With Yosemite Closed to Visitors, Bears and Other Animals Take Over
Yosemite National Park's animals are enjoying the lack of humans, and taking advantage of all the extra space.
Updated April 14 2020, 4:05 p.m. ET
With Yosemite National Park closed to tourists due to the COVID-19 pandemic, wildlife has free rein of the 1,187-square mile space — and the local animals are certainly taking advantage. According to Yosemite staff, over the past month, many wild animals have noticed the lack of humans and, in response, have come out of the woods and taken over the park.
“The bear population has quadrupled,” Dane Peterson, an employee of the Ahwahnee Hotel, a lodge in Yosemite Valley, told The Los Angeles Times. “It’s not like they aren’t usually here … It’s that they usually hang back at the edges, or move in the shadows.” Peterson added that over the past few weeks, he and his fellow employees have seen bears, bobcats, and coyotes right outside their cabins and apartment buildings.
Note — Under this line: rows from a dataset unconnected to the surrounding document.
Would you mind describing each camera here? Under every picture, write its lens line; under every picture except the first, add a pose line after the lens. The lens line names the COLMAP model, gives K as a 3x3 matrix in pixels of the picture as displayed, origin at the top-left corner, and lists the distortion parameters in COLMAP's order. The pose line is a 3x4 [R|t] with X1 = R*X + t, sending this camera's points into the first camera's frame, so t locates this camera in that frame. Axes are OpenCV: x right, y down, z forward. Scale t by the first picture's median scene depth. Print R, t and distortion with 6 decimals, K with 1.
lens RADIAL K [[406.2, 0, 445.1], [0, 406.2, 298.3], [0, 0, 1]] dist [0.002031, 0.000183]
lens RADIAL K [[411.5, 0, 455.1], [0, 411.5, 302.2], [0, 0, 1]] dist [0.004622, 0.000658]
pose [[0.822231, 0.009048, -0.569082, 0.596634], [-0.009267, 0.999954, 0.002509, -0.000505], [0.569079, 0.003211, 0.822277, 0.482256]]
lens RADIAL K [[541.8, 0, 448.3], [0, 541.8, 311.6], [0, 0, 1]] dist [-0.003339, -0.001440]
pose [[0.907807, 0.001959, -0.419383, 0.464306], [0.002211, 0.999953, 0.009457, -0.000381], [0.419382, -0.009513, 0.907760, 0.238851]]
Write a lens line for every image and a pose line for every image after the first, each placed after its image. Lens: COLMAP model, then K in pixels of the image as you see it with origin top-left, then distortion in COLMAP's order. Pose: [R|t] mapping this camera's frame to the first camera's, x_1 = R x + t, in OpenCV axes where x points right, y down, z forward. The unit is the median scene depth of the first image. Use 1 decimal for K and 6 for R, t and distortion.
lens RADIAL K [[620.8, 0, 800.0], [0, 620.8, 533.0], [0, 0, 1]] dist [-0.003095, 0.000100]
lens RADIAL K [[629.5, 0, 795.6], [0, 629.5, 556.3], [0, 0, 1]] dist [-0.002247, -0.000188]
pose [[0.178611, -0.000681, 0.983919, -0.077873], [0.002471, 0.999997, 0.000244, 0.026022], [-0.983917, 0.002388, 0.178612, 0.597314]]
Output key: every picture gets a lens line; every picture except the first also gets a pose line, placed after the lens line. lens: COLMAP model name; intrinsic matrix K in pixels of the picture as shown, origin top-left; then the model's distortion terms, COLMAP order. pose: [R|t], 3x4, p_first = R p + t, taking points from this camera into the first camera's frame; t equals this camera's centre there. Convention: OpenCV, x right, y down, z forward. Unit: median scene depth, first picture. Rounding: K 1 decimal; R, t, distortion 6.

Yosemite’s wildlife biologist Ranger Katie, who's worked with black bears in Yosemite for more than 10 years, recently hosted a livestream from Yosemite’s official Facebook page. As reported by ABC7, in the livestream, Katie explained that Yosemite’s bears typically avoid humans when travelling across Yosemite Valley by cutting through corridors. But since the mysterious disappearance of humans, bears have been enjoying the extra space, and walking through areas that are usually congested with visitors.
“For the most part, I think they're having a party. I think that this time of year is difficult for the animals here … There can literally be walls of cars, stop and go traffic or people in the park,” Ranger Katie explained, referring to the park’s bears. “Now that there are no people, the bears are literally just walking down the road to get to where they need to, which is kind of cool to see.”
She also explained the importance of treating the park and all of the wildlife it holds with respect. “Whether we live in this park or visit this park, our behavior has direct consequences for the resources that also make this park their home,” Ranger Katie said, referring to Yosemite’s flora and fauna. “We have the utmost responsibility to be the best stewards of this land that we possibly can.”
Char Miller, a Pomona College historian, believes that Yosemite during the coronavirus closure likely resembles how the park looked in the 1800s. “One thing we can know for sure is that Yosemite is enduring,” he told The Los Angeles Times. “It was here before us, and will remain after we leave.”
On March 18, the NPS waived entrance fees to many National Parks, encouraging Americans to social distance while embracing nature. However, that offer was a bit too enticing, as humans came out to the parks in droves, making social distancing impossible. Within a few days, the NPS had announced closures for a slew of National Parks, including Yosemite.
Yosemite has been closed to the public since March 20, meaning the only people allowed on the grounds are authorized staff and residents of communities within Yosemite National Park, according to the National Park Service (NPS). In 2019, 4.6 million people visited Yosemite — that roughly breaks down to an average 12,600 people a day, or 383,333 people a month. So for the past month, there have maybe been a few hundred people wandering around Yosemite, compared to the typical hundreds of thousands.
Yosemite is not the only place where wildlife has “returned” amidst coronavirus lockdowns. For example, in Venice, Italy’s canals, fish and swans reportedly came out of hiding; dolphins were spotted in Italy’s Port of Cagliari (though that is not exclusively related to the lockdowns); and in India, reduced air pollution has cleared up skies, allowing people to see the Himalayan mountains from more than 100 miles away for the first time in decades. There’s been so much coverage of wildlife coming out of the shadows during the COVID-19 pandemic that it’s even become a meme.